*Problem*
Copy every line of the data below exactly as given, except for the pictures.

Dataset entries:
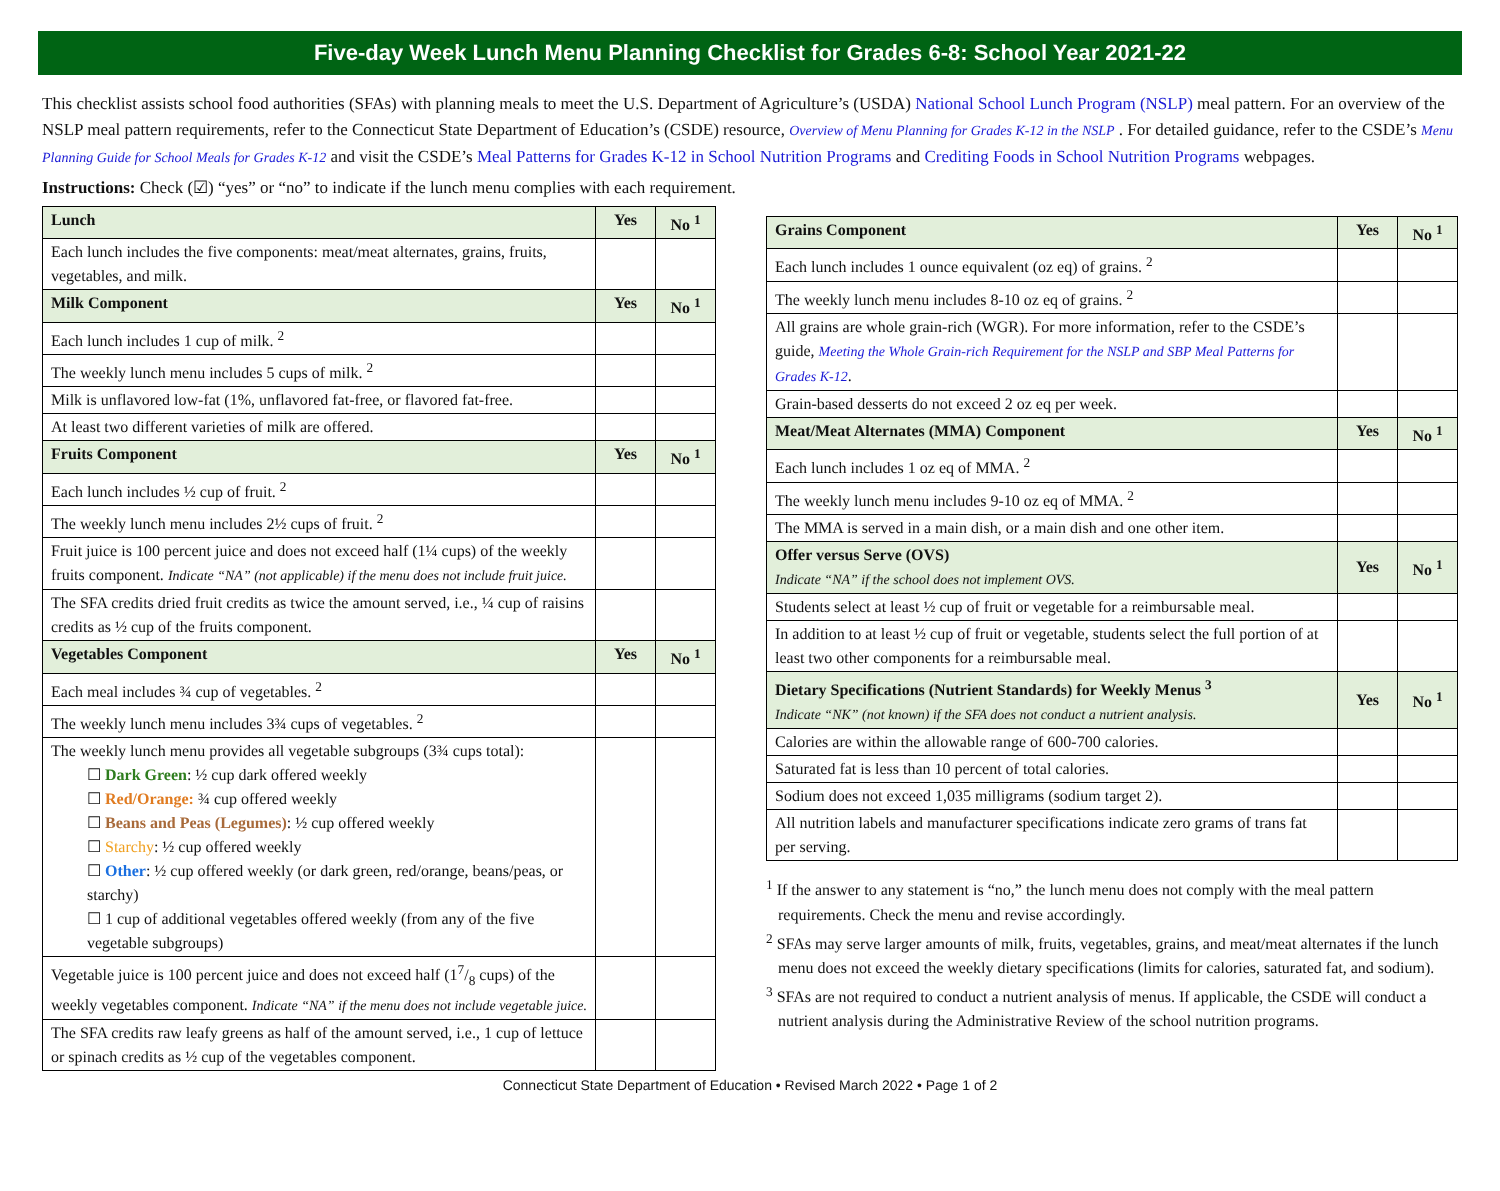Five-day Week Lunch Menu Planning Checklist for Grades 6-8: School Year 2021-22
This checklist assists school food authorities (SFAs) with planning meals to meet the U.S. Department of Agriculture’s (USDA) National School Lunch Program (NSLP) meal pattern. For an overview of the NSLP meal pattern requirements, refer to the Connecticut State Department of Education’s (CSDE) resource, Overview of Menu Planning for Grades K-12 in the NSLP . For detailed guidance, refer to the CSDE’s Menu Planning Guide for School Meals for Grades K-12 and visit the CSDE’s Meal Patterns for Grades K-12 in School Nutrition Programs and Crediting Foods in School Nutrition Programs webpages.
Instructions: Check (☑) “yes” or “no” to indicate if the lunch menu complies with each requirement.
| Lunch | Yes | No <sup>1</sup> |
| --- | --- | --- |
| Each lunch includes the five components: meat/meat alternates, grains, fruits, vegetables, and milk. | | |
| Milk Component | Yes | No <sup>1</sup> |
| Each lunch includes 1 cup of milk. <sup>2</sup> | | |
| The weekly lunch menu includes 5 cups of milk. <sup>2</sup> | | |
| Milk is unflavored low-fat (1%, unflavored fat-free, or flavored fat-free. | | |
| At least two different varieties of milk are offered. | | |
| Fruits Component | Yes | No <sup>1</sup> |
| Each lunch includes ½ cup of fruit. <sup>2</sup> | | |
| The weekly lunch menu includes 2½ cups of fruit. <sup>2</sup> | | |
| Fruit juice is 100 percent juice and does not exceed half (1¼ cups) of the weekly fruits component. Indicate “NA” (not applicable) if the menu does not include fruit juice. | | |
| The SFA credits dried fruit credits as twice the amount served, i.e., ¼ cup of raisins credits as ½ cup of the fruits component. | | |
| Vegetables Component | Yes | No <sup>1</sup> |
| Each meal includes ¾ cup of vegetables. <sup>2</sup> | | |
| The weekly lunch menu includes 3¾ cups of vegetables. <sup>2</sup> | | |
| The weekly lunch menu provides all vegetable subgroups (3¾ cups total): ☐ Dark Green : ½ cup dark offered weekly ☐ Red/Orange: ¾ cup offered weekly ☐ Beans and Peas (Legumes) : ½ cup offered weekly ☐ Starchy : ½ cup offered weekly ☐ Other : ½ cup offered weekly (or dark green, red/orange, beans/peas, or starchy) ☐ 1 cup of additional vegetables offered weekly (from any of the five vegetable subgroups) | | |
| Vegetable juice is 100 percent juice and does not exceed half (17/8 cups) of the weekly vegetables component. Indicate “NA” if the menu does not include vegetable juice. | | |
| The SFA credits raw leafy greens as half of the amount served, i.e., 1 cup of lettuce or spinach credits as ½ cup of the vegetables component. | | |
| Grains Component | Yes | No <sup>1</sup> |
| --- | --- | --- |
| Each lunch includes 1 ounce equivalent (oz eq) of grains. <sup>2</sup> | | |
| The weekly lunch menu includes 8-10 oz eq of grains. <sup>2</sup> | | |
| All grains are whole grain-rich (WGR). For more information, refer to the CSDE’s guide, Meeting the Whole Grain-rich Requirement for the NSLP and SBP Meal Patterns for Grades K-12 . | | |
| Grain-based desserts do not exceed 2 oz eq per week. | | |
| Meat/Meat Alternates (MMA) Component | Yes | No <sup>1</sup> |
| Each lunch includes 1 oz eq of MMA. <sup>2</sup> | | |
| The weekly lunch menu includes 9-10 oz eq of MMA. <sup>2</sup> | | |
| The MMA is served in a main dish, or a main dish and one other item. | | |
| Offer versus Serve (OVS) Indicate “NA” if the school does not implement OVS. | Yes | No <sup>1</sup> |
| Students select at least ½ cup of fruit or vegetable for a reimbursable meal. | | |
| In addition to at least ½ cup of fruit or vegetable, students select the full portion of at least two other components for a reimbursable meal. | | |
| Dietary Specifications (Nutrient Standards) for Weekly Menus <sup>3</sup> Indicate “NK” (not known) if the SFA does not conduct a nutrient analysis. | Yes | No <sup>1</sup> |
| Calories are within the allowable range of 600-700 calories. | | |
| Saturated fat is less than 10 percent of total calories. | | |
| Sodium does not exceed 1,035 milligrams (sodium target 2). | | |
| All nutrition labels and manufacturer specifications indicate zero grams of trans fat per serving. | | |
<sup>1</sup> If the answer to any statement is “no,” the lunch menu does not comply with the meal pattern requirements. Check the menu and revise accordingly.
<sup>2</sup> SFAs may serve larger amounts of milk, fruits, vegetables, grains, and meat/meat alternates if the lunch menu does not exceed the weekly dietary specifications (limits for calories, saturated fat, and sodium).
<sup>3</sup> SFAs are not required to conduct a nutrient analysis of menus. If applicable, the CSDE will conduct a nutrient analysis during the Administrative Review of the school nutrition programs.
Connecticut State Department of Education • Revised March 2022 • Page 1 of 2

*Task answer*
Five-day Week Lunch Menu Planning Checklist for Grades 6-8: School Year 2021-22
This checklist assists school food authorities (SFAs) with planning meals to meet the U.S. Department of Agriculture’s (USDA) National School Lunch Program (NSLP) meal pattern. For an overview of the NSLP meal pattern requirements, refer to the Connecticut State Department of Education’s (CSDE) resource, Overview of Menu Planning for Grades K-12 in the NSLP . For detailed guidance, refer to the CSDE’s Menu Planning Guide for School Meals for Grades K-12 and visit the CSDE’s Meal Patterns for Grades K-12 in School Nutrition Programs and Crediting Foods in School Nutrition Programs webpages.
Instructions: Check (☑) “yes” or “no” to indicate if the lunch menu complies with each requirement.
| Lunch | Yes | No <sup>1</sup> |
| --- | --- | --- |
| Each lunch includes the five components: meat/meat alternates, grains, fruits, vegetables, and milk. | | |
| Milk Component | Yes | No <sup>1</sup> |
| Each lunch includes 1 cup of milk. <sup>2</sup> | | |
| The weekly lunch menu includes 5 cups of milk. <sup>2</sup> | | |
| Milk is unflavored low-fat (1%, unflavored fat-free, or flavored fat-free. | | |
| At least two different varieties of milk are offered. | | |
| Fruits Component | Yes | No <sup>1</sup> |
| Each lunch includes ½ cup of fruit. <sup>2</sup> | | |
| The weekly lunch menu includes 2½ cups of fruit. <sup>2</sup> | | |
| Fruit juice is 100 percent juice and does not exceed half (1¼ cups) of the weekly fruits component. Indicate “NA” (not applicable) if the menu does not include fruit juice. | | |
| The SFA credits dried fruit credits as twice the amount served, i.e., ¼ cup of raisins credits as ½ cup of the fruits component. | | |
| Vegetables Component | Yes | No <sup>1</sup> |
| Each meal includes ¾ cup of vegetables. <sup>2</sup> | | |
| The weekly lunch menu includes 3¾ cups of vegetables. <sup>2</sup> | | |
| The weekly lunch menu provides all vegetable subgroups (3¾ cups total): ☐ Dark Green : ½ cup dark offered weekly ☐ Red/Orange: ¾ cup offered weekly ☐ Beans and Peas (Legumes) : ½ cup offered weekly ☐ Starchy : ½ cup offered weekly ☐ Other : ½ cup offered weekly (or dark green, red/orange, beans/peas, or starchy) ☐ 1 cup of additional vegetables offered weekly (from any of the five vegetable subgroups) | | |
| Vegetable juice is 100 percent juice and does not exceed half (17/8 cups) of the weekly vegetables component. Indicate “NA” if the menu does not include vegetable juice. | | |
| The SFA credits raw leafy greens as half of the amount served, i.e., 1 cup of lettuce or spinach credits as ½ cup of the vegetables component. | | |
| Grains Component | Yes | No <sup>1</sup> |
| --- | --- | --- |
| Each lunch includes 1 ounce equivalent (oz eq) of grains. <sup>2</sup> | | |
| The weekly lunch menu includes 8-10 oz eq of grains. <sup>2</sup> | | |
| All grains are whole grain-rich (WGR). For more information, refer to the CSDE’s guide, Meeting the Whole Grain-rich Requirement for the NSLP and SBP Meal Patterns for Grades K-12 . | | |
| Grain-based desserts do not exceed 2 oz eq per week. | | |
| Meat/Meat Alternates (MMA) Component | Yes | No <sup>1</sup> |
| Each lunch includes 1 oz eq of MMA. <sup>2</sup> | | |
| The weekly lunch menu includes 9-10 oz eq of MMA. <sup>2</sup> | | |
| The MMA is served in a main dish, or a main dish and one other item. | | |
| Offer versus Serve (OVS) Indicate “NA” if the school does not implement OVS. | Yes | No <sup>1</sup> |
| Students select at least ½ cup of fruit or vegetable for a reimbursable meal. | | |
| In addition to at least ½ cup of fruit or vegetable, students select the full portion of at least two other components for a reimbursable meal. | | |
| Dietary Specifications (Nutrient Standards) for Weekly Menus <sup>3</sup> Indicate “NK” (not known) if the SFA does not conduct a nutrient analysis. | Yes | No <sup>1</sup> |
| Calories are within the allowable range of 600-700 calories. | | |
| Saturated fat is less than 10 percent of total calories. | | |
| Sodium does not exceed 1,035 milligrams (sodium target 2). | | |
| All nutrition labels and manufacturer specifications indicate zero grams of trans fat per serving. | | |
<sup>1</sup> If the answer to any statement is “no,” the lunch menu does not comply with the meal pattern requirements. Check the menu and revise accordingly.
<sup>2</sup> SFAs may serve larger amounts of milk, fruits, vegetables, grains, and meat/meat alternates if the lunch menu does not exceed the weekly dietary specifications (limits for calories, saturated fat, and sodium).
<sup>3</sup> SFAs are not required to conduct a nutrient analysis of menus. If applicable, the CSDE will conduct a nutrient analysis during the Administrative Review of the school nutrition programs.
Connecticut State Department of Education • Revised March 2022 • Page 1 of 2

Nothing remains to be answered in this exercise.